Recombinant wild-type cDNA constructs containing the TET2 catalytic domain (aa 1129–2002) tagged with and without the GFP epitope at the N-terminus or with and without the GFP epitope–tagged TET2 catalytic domain carrying Tyr-1939, Tyr-1964, or double mutations were generated using the Q5 Site-Directed Mutagenesis Kit (New England Biolabs). These DNA constructs were subcloned into pCMV6-ENTRY plasmid (Origene). These plasmids were then transfected into HEK 293 and recombinant TET2 proteins were produced and used in in vitro kinase assays. The JAK2 and KLF1 (N-terminal 10× His- tag) were subcloned into the pET15b vector (Novagen).

In Vitro Kinase Assay

The in vitro kinase assays contained 1.5 mg of protein containing GFP/FLAG-tagged TET2 catalytic domain (130 Da) immunoprecipitated with an anti-FLAG M2 magnetic beads, 200 ng of active recombinant JAK2 (Abcam), in vitro kinase buffer (25 mmol/L HEPES pH 7.5, 10 mmol/L MgCl2, 0.5 mmol/L EGTA, 0.01% Triton X-100, 2.5 mmol/L DTT, 0.5 mmol/L sodium orthovanadate, 5 mmol/L glycerophosphate), and 200 μmol/L ATP in a volume of 100 μL. The kinase assay was initiated by incubating the kinase assay reactants for 1 hour at 30°C followed by diluting the reaction mix with 500 μL of PBS prior to collecting the immune precipitate using a magnetic selection method. Then, the immunoprecipitates were resolved by SDS-PAGE on a 4% to 15% SDS-polyacrylamide gel, transferred onto a polyvinylidene difluoride membrane, and then probed with an anti–phosphotyrosine-specific mouse mAb (Millipore) or a phosphoserine-specific mouse mAb (Qiagen). A similar approach was taken in in vitro kinase assays that involved TET2 catalytic domain carrying specific tyrosine mutations.

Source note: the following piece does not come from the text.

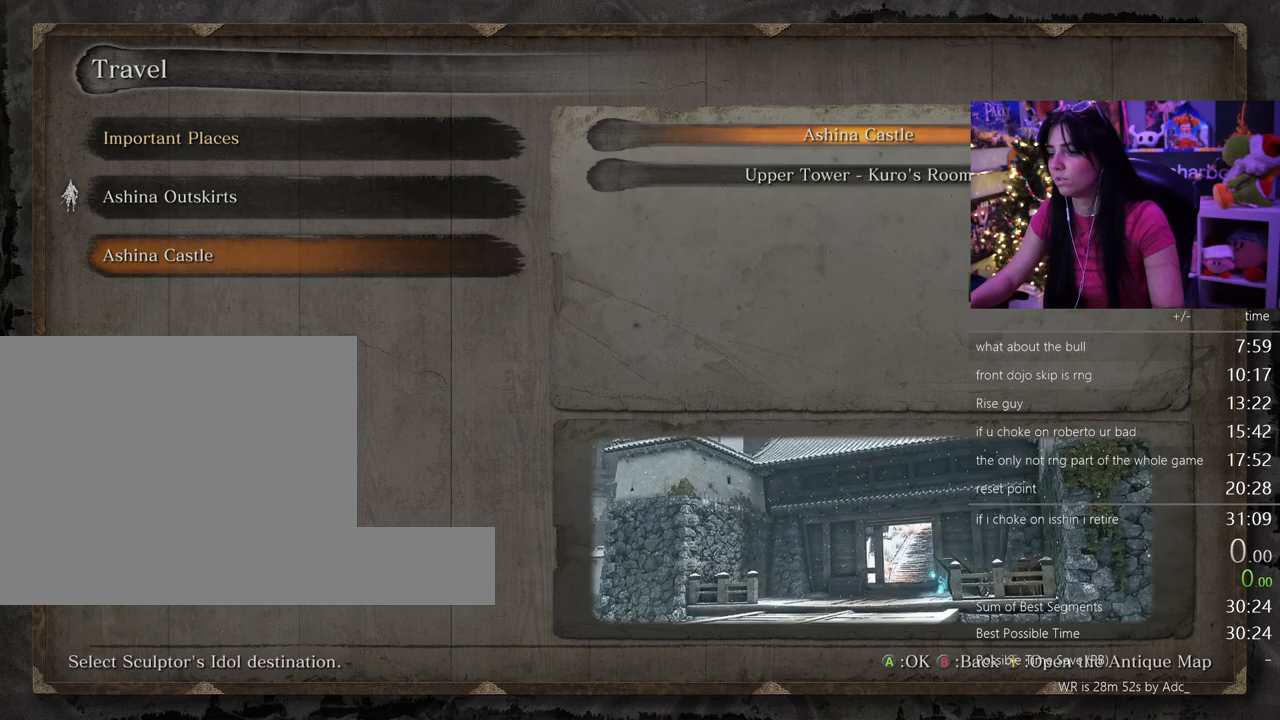
{"keys": [], "mouse": [], "events": []}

Identification of Phosphorylated Residues by Mass Spectrometry

HEK293 cells were transfected with TET2-Catalytic-FLAG. Immunoprecipitated TET2 was phosphorylated by active recombinant JAK2 for 1 hour. The TET2-Catalytic-FLAG protein was captured by anti-FLAG magnetic beads and separated by SDS-PAGE. A band corresponding to the phosphorylated TET2 was excised from the gel and subjected to further separation on a 4% to 15% SDS-PAGE gel followed by staining with Coomassie Blue Protein Stain. The TET2 band was identified by size, and was excised from the gel and submitted to MS Bioworks, LLC, for PTM profiling, which was done by nano-LC/MS-MS with a Waters NanoAcquity High-Pressure Liquid Chromatography system (Thermo Fisher Scientific). Peptide identifications were performed using Scaffold software together with the MASCOT server for searching against the Swiss-Prot human database. The Mascot was searched with a fragment ion mass tolerance of 0.02 Da and a parent ion tolerance of 10 ppm. Carbamidomethyl of cysteine was specified in Mascot as a fixed modification. Deamination of asparagine and glutamine, oxidation of methionine, acetylation of the N-terminus, and phosphorylation of serine, threonine, and tyrosine were specified in Mascot as variable modifications.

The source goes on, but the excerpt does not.